Он откашлялся, несколько раз подряд сдвинул седые, редкие брови и сказал с расстановкой, внятно, но голосом негромким и слегка дрожащим:
– Признаю себя виновным!
– Расскажите, как было дело.
– Так, как рассказано в обвинительном акте. Я ничего не могу ни изменить, ни прибавить!
Сказав это, он сел на свое прежнее место, опустил голову и сложил руки на коленях.
– Подсудимый, что же вас заставило совершить этот поступок? – спросил председатель.
Старик медленно, с очевидной неохотой опять поднялся.
– Я ничего не могу прибавить, – повторил они поспешно опустился на скамейку. Но председатель еще не кончил свои вопросы.
– Подсудимый!
Старик опять поднялся и посмотрел на спрашивавшего с укором. Взгляд его как бы говорил: "Зачем вы меня тревожите? Разве вы не видите, что я ничего не хочу сказать!"
– Подсудимый! Вы имеете право отказаться от дачи объяснений. Итак, вы пользуетесь этим правом и не желаете давать объяснений?

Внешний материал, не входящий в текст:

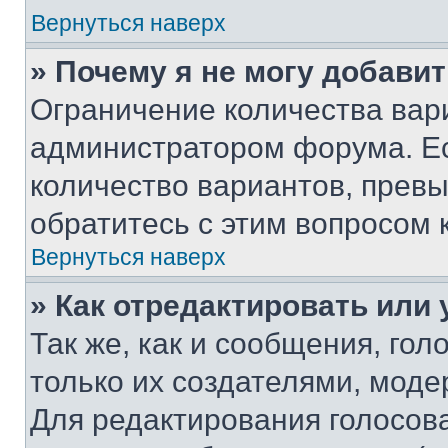
Вернуться наверх
» Почему я не могу добави
Ограничение количества вар
администратором форума. Е
количество вариантов, прев
обратитесь с этим вопросом 
Вернуться наверх
» Как отредактировать или
Так же, как и сообщения, го
только их создателями, мод
Для редактирования голосов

– Я ничего не могу прибавить! – в третий раз повторил старик Холодов.
– Садитесь!
Он сел и тотчас же принял прежнюю позу. Среди присяжных, сидевших напротив, произошло легкое движение. Некоторые из них шептались, взглядывая на старика. В то время, как председатель внимательно смотрел в какую-то бумагу, а секретарь что-то записывал быстрым почерком, в публике повторилось то же движение, что и среди присяжных. Все с любопытством осматривали старика, который, казалось, весь сосредоточился на своих руках, лежавших на коленях, и не обращал никакого внимания на то, что вокруг него делалось. По оживленному выражению лиц всех присутствовавших в зале можно было видеть, что дело с первого же момента сполна завладело общим вниманием. Даже члены суда, сидевшие по обе стороны председателя, обыкновенно, как бы по самому смыслу своей должности, начинающие скучать с той минуты, когда вводят подсудимого, на этот раз разделяли общее оживление.
– Г. судебный пристав, пригласите свидетеля Налимова!
Старик не переменил позы. Свидетель Налимов – человек лет тридцати, красавец, с короткими белокурыми кудрями, одет очень изысканно, смотрит весело, почти радостно, и только в тот момент, когда взор его как бы случайно упал на старика, на лице его выразилась жалость.
Свидетель Налимов звучным, приятным баритоном сообщает, что он в семействе Холодова с давних пор был принят как свой человек. Еще когда старик Холодов был учителем в гимназии, он был его учеником; ставши студентом, он давал уроки его сыну, Николаю, а кончив университет, получил место учителя в той же гимназии, где до своей, по причине старости и расстроенного здоровья, отставки преподавал Холодов. За неделю, до катастрофы он сделал предложение дочери старика и получил согласие. 3 декабря он обедал у них; обедала вся семья, старик был серьезен и молчалив, чего прежде за ним не замечалось.
– Напротив, – говорил свидетель, – он любил поболтать в своей семье, любил затрагивать отвлеченные темы, часто вспоминал о том времени, когда он был студентом Московского университета, с восторгом пересказывал нам целые лекции Грановского, к памяти которого он относился с обожанием; иногда со слезами на глазах вспоминал о том, как он однажды был счастлив увидеть на улице в Москве Белинского… В этот день он ел молча и как бы не замечал наших шуток и смеха. Николай опоздал к обеду, пришел ко второму блюду, и когда он вошел и весело, с какой-то шуткой, которая нас всех рассмешила, сел за стол, старик посмотрел на него своим долгим взглядом, но не сказал ни слова. После обеда мы ушли в кабинет, а Иван Петрович остался и медленно чистил свой апельсин. Он сказал Николаю? "Погоди минутку, ты мне нужен!" Николай остался, а мы ушли в кабинет. Надо было пройти гостиную. Мы притворили дверь, думая, что у старика с сыном будет какой-нибудь серьезный разговор; не хотели мешать. Николай был на третьем курсе, часто уходил из дому и иногда возвращался к утру. Это портило ему здоровье, старик был недоволен, и мы думали, что об этом будет речь. В кабинете мы продолжали шутить и смеяться. Пили кофе, прошло с четверть часа. Вдруг слышим в столовой шум. Николай кричит. Стул упал, тарелка упала со стола и разбилась. Мы вбежали и увидели ужасную картину. Старик вцепился одной рукой в горло молодому человеку, а в другой – был нож… У Николая шея была окровавлена… Мы развели их. Старик весь дрожал, губы и руки его тряслись. Мы отвели его в гостиную и уложили на диване. Он лишился чувств… Вот все, чему я был очевидцем.